Elinor y Mary-Love mantienen una guerrilla silenciosa durante toda la primera novela en la que podemos ver y apostar por quién podrá ejercer su mentalidad sobre la otra. Al principio podemos calificarlo como las típicas diferencias que tienen suegra y nuera (pues recordemos que Elinor es el interés amoroso de Óscar, su hijo… o más bien Óscar es el interés amoroso de Elinor), pero una vez que la historia avanza, es prácticamente imposible que las discusiones que tienen se queden en eso.

¡Enteramente femenina!

Es destacable que a estas alturas del artículo no haya habido ningún nombre masculino además del propio autor. Interesa saber, para quien no haya leído la obra y para quien la haya leído, que nos encontramos ante una novela donde, al menos en el primer tomo, la historia prescinde de los personajes masculinos como figuras relevantes.

Es cierto que en un principio vemos cómo la aventura está capitaneada por dos hombres (Bray y Óscar), pero a medida que pasan las páginas uno se da cuenta de que este inicio es una máscara. Recordemos que este libro es originalmente del año 1983, donde se iba marcando a la mujer tomando un rol protagonista de forma paulatina en la literatura.

El lector se aventura en La riada pensando que será una historia en la que boy (man) meets powerful girl y que vivirán un romance tranquilo donde el hombre tendrá un rol fundamental para enfrentarse al mal de la novela… pero encontramos lo contrario. El hombre (Óscar) está desplazado hacia un papel de sumisión, mientras que la mujer (Elinor) parece ser exactamente lo que hay que destruir, pero al tener este control tan marcado, esta tarea resulta ser casi imposible.

Además de Elinor, encontramos también relevante a la figura de Sister, la ya mencionada Mary-Love, e incluso a la propia Miriam (que ni siquiera tiene diálogo y es considerada como un objeto de valor). ¿Por qué sucede esto? Bueno, de hecho, es parte de este matriarcado que McDowell propone. No solo es un matriarcado donde las mujeres son quienes tienen el control, sino que lo ejercen en la mente del lector. Los personajes masculinos no son importantes porque los femeninos los entierran en cuanto a presencia, desarrollo y esencia, y eso es algo que ni siquiera podemos ver en muchas obras publicadas este año.

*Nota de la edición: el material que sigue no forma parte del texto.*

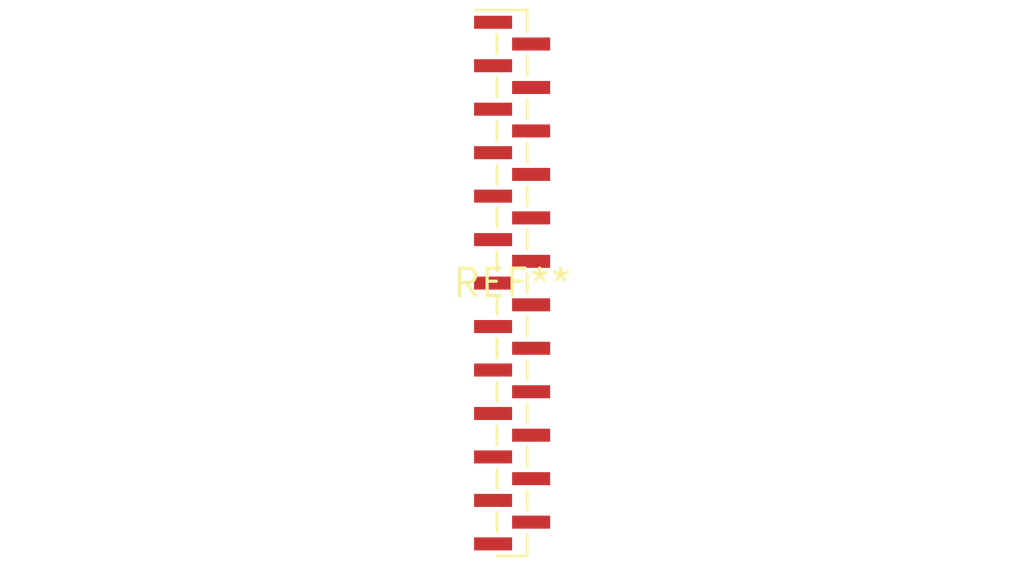
<source format=kicad_pcb>
(kicad_pcb (version 20240108) (generator pcbnew)

  (general
    (thickness 1.6)
  )

  (paper "A4")
  (layers
    (0 "F.Cu" signal)
    (31 "B.Cu" signal)
    (32 "B.Adhes" user "B.Adhesive")
    (33 "F.Adhes" user "F.Adhesive")
    (34 "B.Paste" user)
    (35 "F.Paste" user)
    (36 "B.SilkS" user "B.Silkscreen")
    (37 "F.SilkS" user "F.Silkscreen")
    (38 "B.Mask" user)
    (39 "F.Mask" user)
    (40 "Dwgs.User" user "User.Drawings")
    (41 "Cmts.User" user "User.Comments")
    (42 "Eco1.User" user "User.Eco1")
    (43 "Eco2.User" user "User.Eco2")
    (44 "Edge.Cuts" user)
    (45 "Margin" user)
    (46 "B.CrtYd" user "B.Courtyard")
    (47 "F.CrtYd" user "F.Courtyard")
    (48 "B.Fab" user)
    (49 "F.Fab" user)
    (50 "User.1" user)
    (51 "User.2" user)
    (52 "User.3" user)
    (53 "User.4" user)
    (54 "User.5" user)
    (55 "User.6" user)
    (56 "User.7" user)
    (57 "User.8" user)
    (58 "User.9" user)
  )

  (setup
    (pad_to_mask_clearance 0)
    (pcbplotparams
      (layerselection 0x00010fc_ffffffff)
      (plot_on_all_layers_selection 0x0000000_00000000)
      (disableapertmacros false)
      (usegerberextensions false)
      (usegerberattributes false)
      (usegerberadvancedattributes false)
      (creategerberjobfile false)
      (dashed_line_dash_ratio 12.000000)
      (dashed_line_gap_ratio 3.000000)
      (svgprecision 4)
      (plotframeref false)
      (viasonmask false)
      (mode 1)
      (useauxorigin false)
      (hpglpennumber 1)
      (hpglpenspeed 20)
      (hpglpendiameter 15.000000)
      (dxfpolygonmode false)
      (dxfimperialunits false)
      (dxfusepcbnewfont false)
      (psnegative false)
      (psa4output false)
      (plotreference false)
      (plotvalue false)
      (plotinvisibletext false)
      (sketchpadsonfab false)
      (subtractmaskfromsilk false)
      (outputformat 1)
      (mirror false)
      (drillshape 1)
      (scaleselection 1)
      (outputdirectory "")
    )
  )

  (net 0 "")

  (footprint "PinHeader_1x25_P1.00mm_Vertical_SMD_Pin1Left" (layer "F.Cu") (at 0 0))

)

</source>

Portada de 'El dique' | Fuente: Blackie Books
Portada de ‘El dique’ | Fuente: Blackie Books

Hablamos de El dique: ¿Cuándo sale la segunda parte?

Según la propuesta de Blackie Books, la saga Blackwater está pensada para salir a la venta consecutivamente cada quince días hasta su final. En total, son seis libros, así que la segunda parte, El dique saldrá a la venta el 21 de febrero de 2024. Tomaremos la historia desde el final de La riada, con otras 272 páginas más y la continuación del matriarcado del maestro McDowell. ¿Qué aventuras les deparará a la familia Caskey en la segunda entrega?